We are focusing on the field of robotics. I believe that fully automating and introducing full robotics in the production line would stagnate production. However, if we can introduce a good balance of human labor with collaborating robots, it would be the most ideal. We are currently working on this balance. We are also very much interested in developing communication between robots and humans.
The growth of Japanese SMEs depends on whether they can produce highly additive value in manufacturing and also if they can find high-profit margin products. We want to be available to support the SMEs in achieving these two things. I am helping them realize sustainable growth.
Your company has made quite a headway in additive manufacturing, and you were focusing on metals. As a result, you worked with various metal and alloy materials. Can you give us a specific example of such a development and explain more about your expansion into additive manufacturing?
Japanese additive manufacturing is slightly delayed compared to Europe and the US because we do not have the military and aerospace market that they have. We started working with the automotive and energy sectors. They are our top two markets. We installed about 30 systems, half of which are in the automotive industry. At the time, they were working on lightweight automobiles and dealing with aluminum alloys.

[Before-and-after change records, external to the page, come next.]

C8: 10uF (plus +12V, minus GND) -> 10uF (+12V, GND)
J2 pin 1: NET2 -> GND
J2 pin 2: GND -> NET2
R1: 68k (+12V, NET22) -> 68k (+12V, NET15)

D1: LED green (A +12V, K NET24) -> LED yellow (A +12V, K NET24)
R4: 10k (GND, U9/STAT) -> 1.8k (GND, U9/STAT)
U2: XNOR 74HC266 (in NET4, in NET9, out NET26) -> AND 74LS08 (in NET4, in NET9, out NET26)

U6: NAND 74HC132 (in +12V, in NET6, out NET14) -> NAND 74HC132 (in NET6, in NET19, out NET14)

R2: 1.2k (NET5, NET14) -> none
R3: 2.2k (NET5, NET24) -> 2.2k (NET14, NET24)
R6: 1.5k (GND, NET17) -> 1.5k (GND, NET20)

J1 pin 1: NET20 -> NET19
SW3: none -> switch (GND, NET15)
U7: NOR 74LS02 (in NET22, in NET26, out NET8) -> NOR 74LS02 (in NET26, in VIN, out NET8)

The other market we are interested in is copper alloys. Copper can be challenging to handle due to electricity and temperature problems, but we are willing to work with it because it is highly reflective. One of our successes was in the area of Aichi, where Toyota is. They were looking for tested technologies that can be used for bending coils because their engineers are getting old, and it is difficult to find new employees. At the time, we had some successful results with our copper technologies, so they started working with us and also developed their own. They installed four of our systems for induction coils.

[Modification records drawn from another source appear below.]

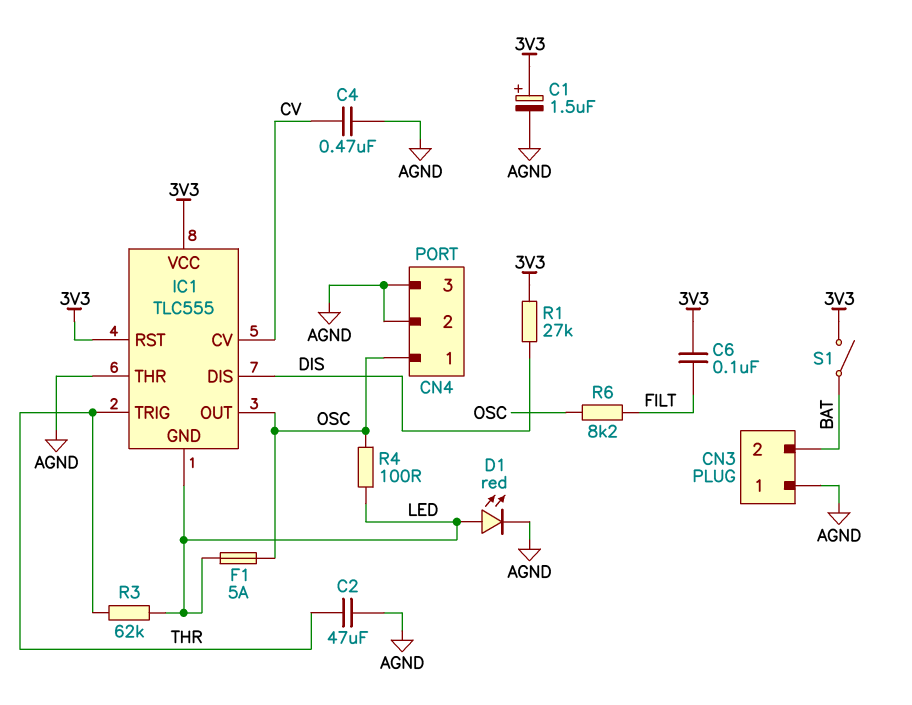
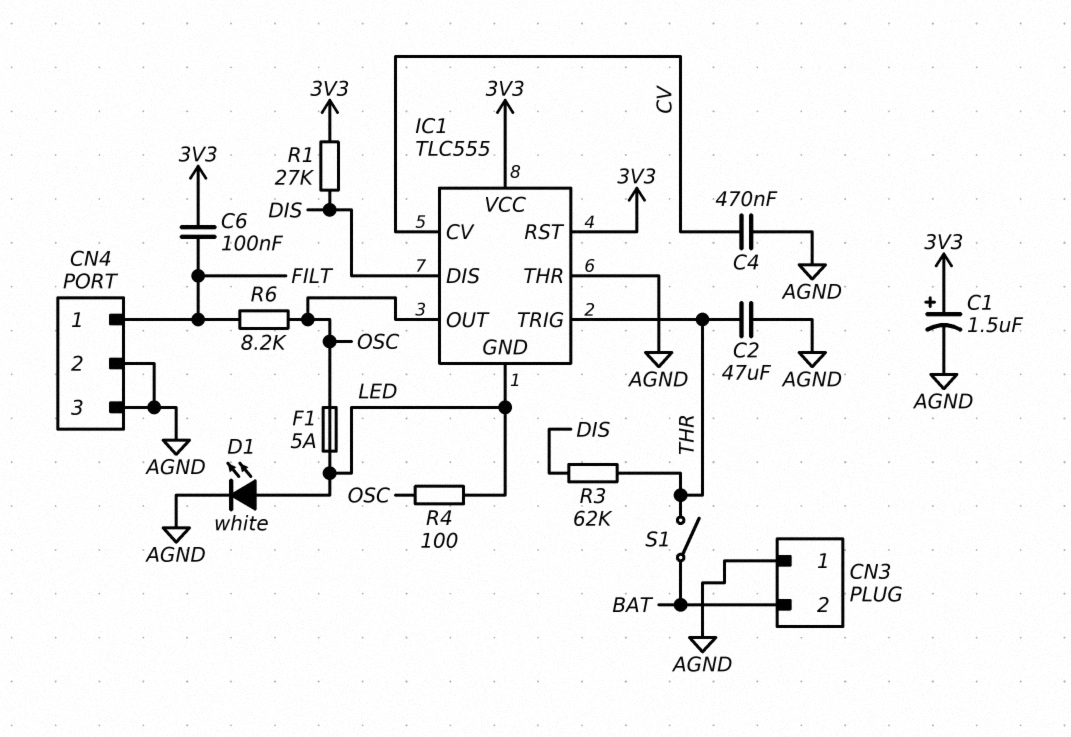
CN4 pin 1: OSC -> FILT
D1: LED red (A LED, K AGND) -> LED white (A LED, K AGND)
R3: 62k (LED, THR) -> 62k (DIS, THR)
S1: switch (3V3, BAT) -> switch (BAT, THR)

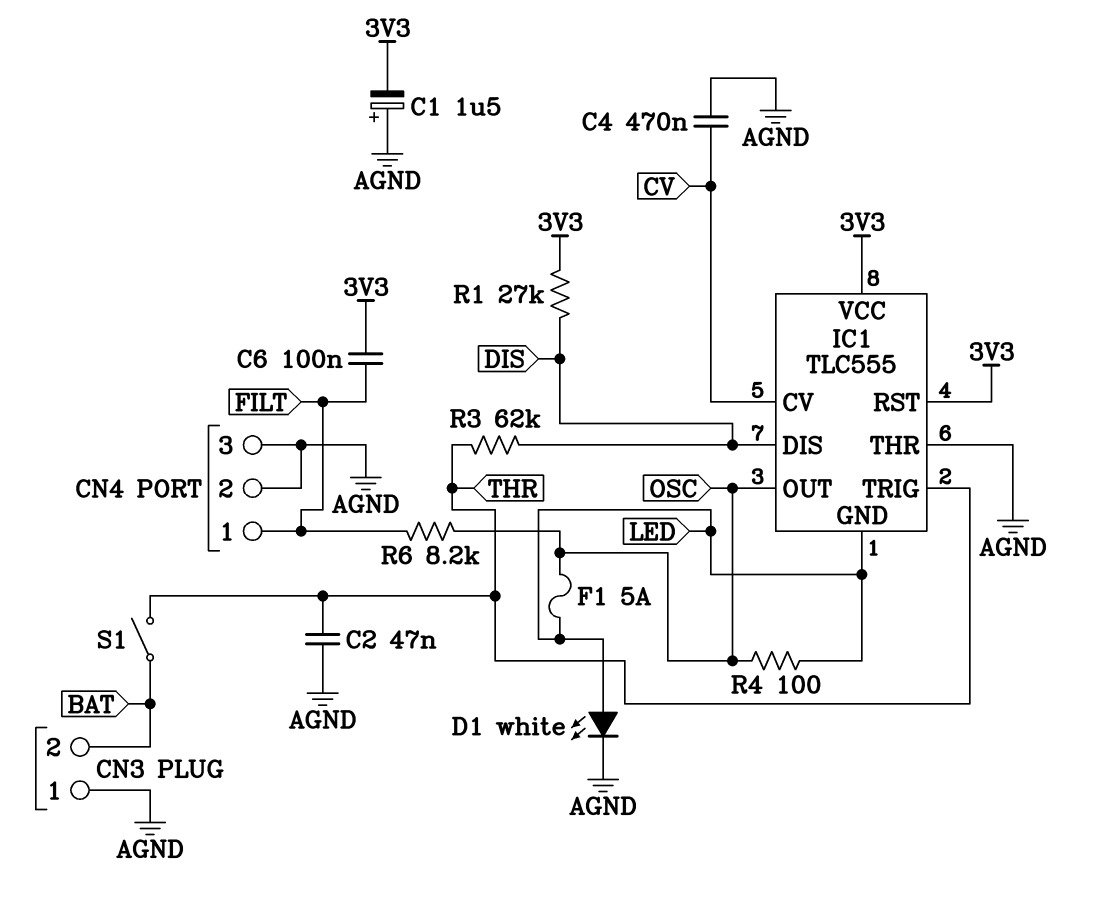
C1: 1.5uF (plus 3V3, minus AGND) -> 1.5uF (plus AGND, minus 3V3)
C2: 47uF (AGND, THR) -> 47nF (AGND, THR)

The technology for additive manufacturing has been around for some time now. In the beginning, people said that it would revolutionize industries. However, it has not yet done so. In countries like the US, we see that it is utilized to manufacture low-volume specific components on the same day. What do you think will be the role of additive manufacturing in Japan's supply chain?

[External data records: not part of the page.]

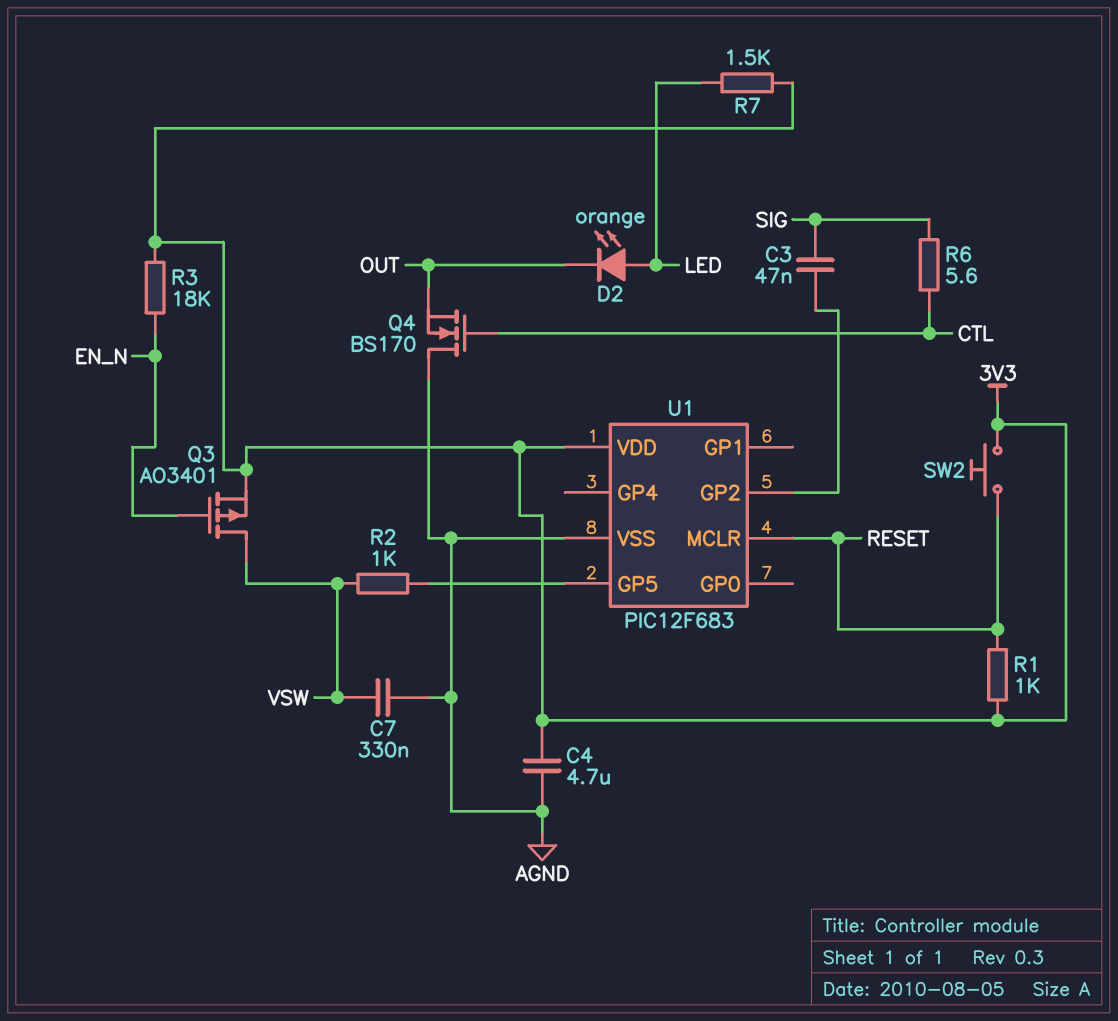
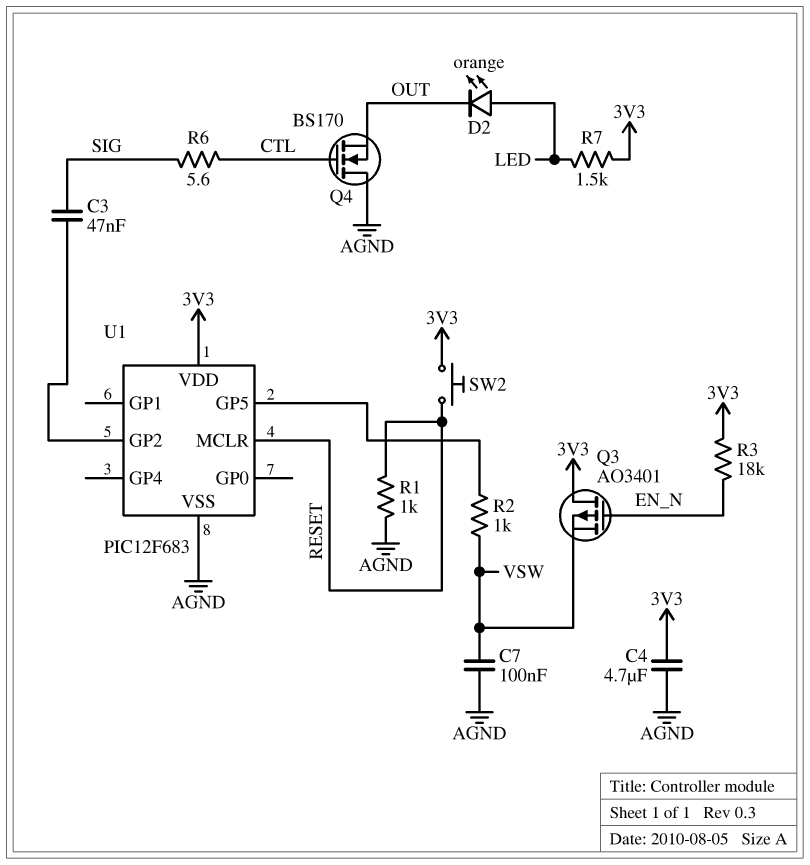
C7: 330nF (AGND, VSW) -> 100nF (AGND, VSW)
Q3: PMOS AO3401 (G EN_N, D VSW, S 3V3) -> PMOS AO3401 (G EN_N, D 3V3, S VSW)
R1: 1k (3V3, RESET) -> 1k (AGND, RESET)

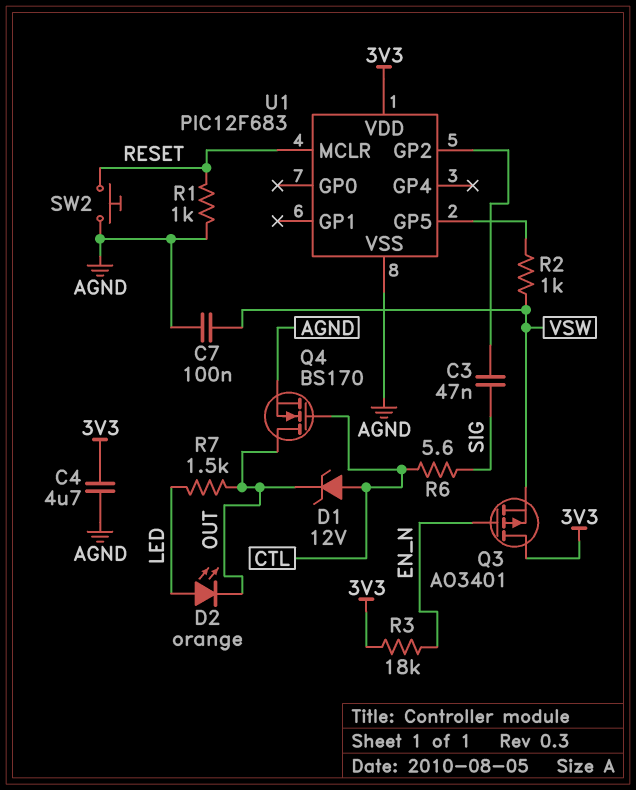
D1: none -> zener 12V (A CTL, K OUT)
Q4: NMOS BS170 (G CTL, D AGND, S OUT) -> NMOS BS170 (G CTL, D OUT, S AGND)
R7: 1.5k (3V3, LED) -> 1.5k (LED, OUT)
SW2: button (3V3, RESET) -> button (AGND, RESET)

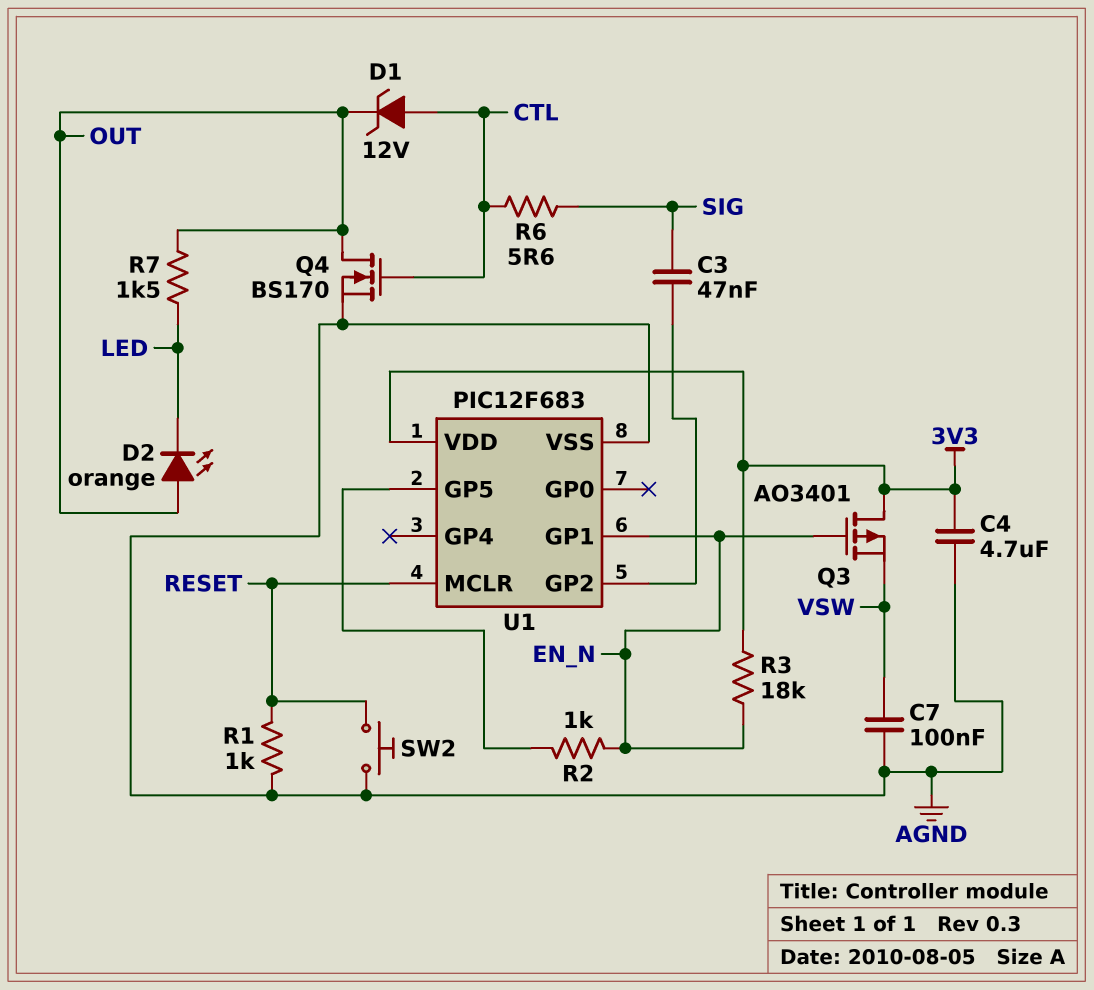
D2: LED orange (A LED, K OUT) -> LED orange (A OUT, K LED)
R2: 1k (U1/GP5, VSW) -> 1k (EN_N, U1/GP5)
U1 pin GP1: none -> EN_N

The problem is often in qualifications. Global additive manufacturing qualification similar to ASTM or TM does not exist. They are probably making it right now. I heard that 70% is from ASTM (American Society for Testing and Materials) and 20 % from DIN (Deutsches Institut für Normung/German Institute for Standardization). Japan is just waiting for it.
Only Japan has middleman companies. As an island company, we are isolated and limited in our foreign language skills. Finding an engineer in Japan who can speak English is very difficult. Engineers from Germany or Finland can come alone to Japan and communicate in English. However, we have to send our engineers with translators. This is a challenge for Japan. If overseas companies want to know more about additive manufacturing in Japan, only very few people can communicate in English.
The cost of living today has not changed since when I was a child. When I went to China 20 years ago, the prices seemed cheap, but now they are the same as Japan. This was a result of our challenging situation.
If we come back for your 100th anniversary, what goals and personal ambitions would you like to have achieved by then?
I wish to give additional bonuses to our employees. As a company, we would have been working and supporting our partners for 100 years! We would like to continue doing it. Moreover, we view Japan's future as very important, so we want to provide a bright future for our children. We want to actively take part in fortifying the Japanese monozukuri and strengthening our technologies. I believe that our technological advancements can meet the challenges of our resource-poor country, and this is what we would like to focus our energies on moving forward.